Notice anything about it? Anything, you know, missing?

Pictured -- on the US side -- are President Trump, Vice President Mike Pence, Defense Secretary James Mattis and Director of National Intelligence Dan Coats among other men.

Trump is speaking with Chung Eui-yong, the South Korean national security adviser who announced the offer and acceptance of a meeting between North Korean leader Kim Jong Un and President Donald Trump sometime before May, and other members of the South Korean delegation.

You might notice that there are a whole lot of dudes in the picture. Hell, even the paintings in the photo are of dudes! I see you George Washington and Thomas Jefferson!

The only woman in the whole photograph -- whether real or in a painting -- is sitting behind Trump and to his left. She appears to be either a note-taker or a translator.

As Politico's Susan Glasser tweeted about the photo Thursday night: "Happy International Women's Day."

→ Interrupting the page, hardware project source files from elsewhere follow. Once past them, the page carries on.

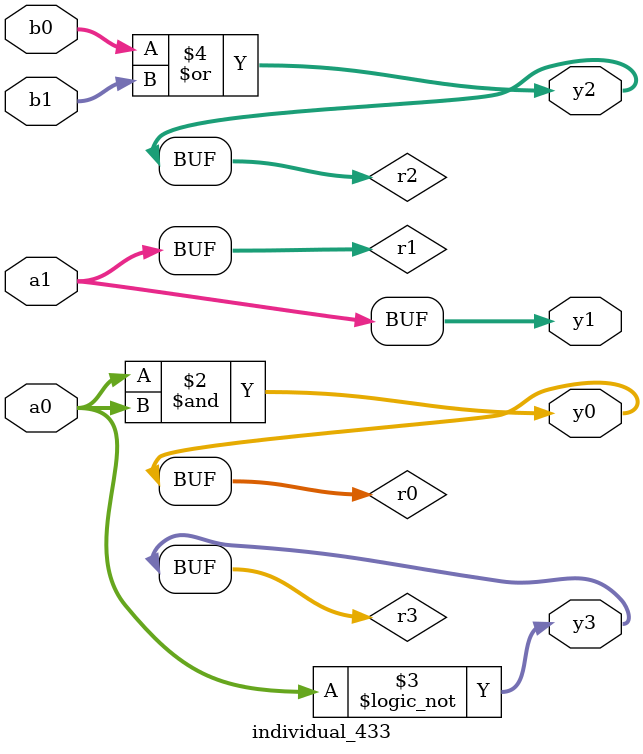
<source format=sv>
module individual_433(input logic [15:0] a1, input logic [15:0] a0, input logic [15:0] b1, input logic [15:0] b0, output logic [15:0] y3, output logic [15:0] y2, output logic [15:0] y1, output logic [15:0] y0);
logic [15:0] r0, r1, r2, r3; 
 always@(*) begin 
	 r0 = a0; r1 = a1; r2 = b0; r3 = b1; 
 	 r0  &=  a0 ;
 	 r3 = ! a0 ;
 	 r2  |=  b1 ;
 	 y3 = r3; y2 = r2; y1 = r1; y0 = r0; 
end
endmodule
</source>
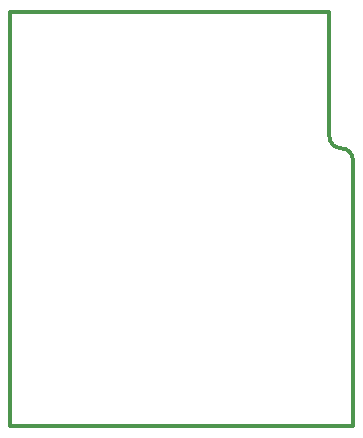
<source format=gbr>
G04 #@! TF.GenerationSoftware,KiCad,Pcbnew,5.1.12-84ad8e8a86~92~ubuntu20.04.1*
G04 #@! TF.CreationDate,2022-05-26T22:04:44-05:00*
G04 #@! TF.ProjectId,sensor_oxigeno,73656e73-6f72-45f6-9f78-6967656e6f2e,rev?*
G04 #@! TF.SameCoordinates,Original*
G04 #@! TF.FileFunction,Profile,NP*
%FSLAX46Y46*%
G04 Gerber Fmt 4.6, Leading zero omitted, Abs format (unit mm)*
G04 Created by KiCad (PCBNEW 5.1.12-84ad8e8a86~92~ubuntu20.04.1) date 2022-05-26 22:04:44*
%MOMM*%
%LPD*%
G01*
G04 APERTURE LIST*
G04 #@! TA.AperFunction,Profile*
%ADD10C,0.300000*%
G04 #@! TD*
G04 APERTURE END LIST*
D10*
X98450000Y-24536400D02*
X98450000Y-59580000D01*
X98450400Y-24536400D02*
X125450600Y-24536400D01*
X125450000Y-24536400D02*
X125450000Y-35080000D01*
X126450000Y-36080000D02*
G75*
G02*
X125450000Y-35080000I0J1000000D01*
G01*
X126450000Y-36080000D02*
G75*
G02*
X127450000Y-37080000I0J-1000000D01*
G01*
X127450000Y-37080000D02*
X127450000Y-59580000D01*
X127450000Y-59580000D02*
X98450000Y-59580000D01*
M02*

</source>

Trump has been criticized in some circles for the dearth of women in top jobs in his administration. Of the 23 Cabinet and Cabinet-level posts filled by Trump, women hold just five, according to the Center for American Women and Politics at Rutgers University. That means just 22% of his senior level Cabinet jobs are held by women, well below the 35% of women in President Obama's 2nd term and less than the 30% of women in Obama's 1st term. In fact, the 22% of women in Cabinet roles is the lowest since George W. Bush's 1st term when that number stood at 19%.

Trump defenders note that a number of his senior staff -- White House adviser (and daughter) Ivanka Trump, press secretary Sarah Sanders, senior counselor Kellyanne Conway -- are women.

True enough. But in the room where perhaps the biggest foreign policy moment of Trump's presidency -- the news of a meeting between him and North Korean leader Kim Jong Un -- went down, there were no women present besides a notetaker or translator.

And, as we all know, you need to be in the room where it happens to see how the game is played, the art of the trade, how the sausage gets made.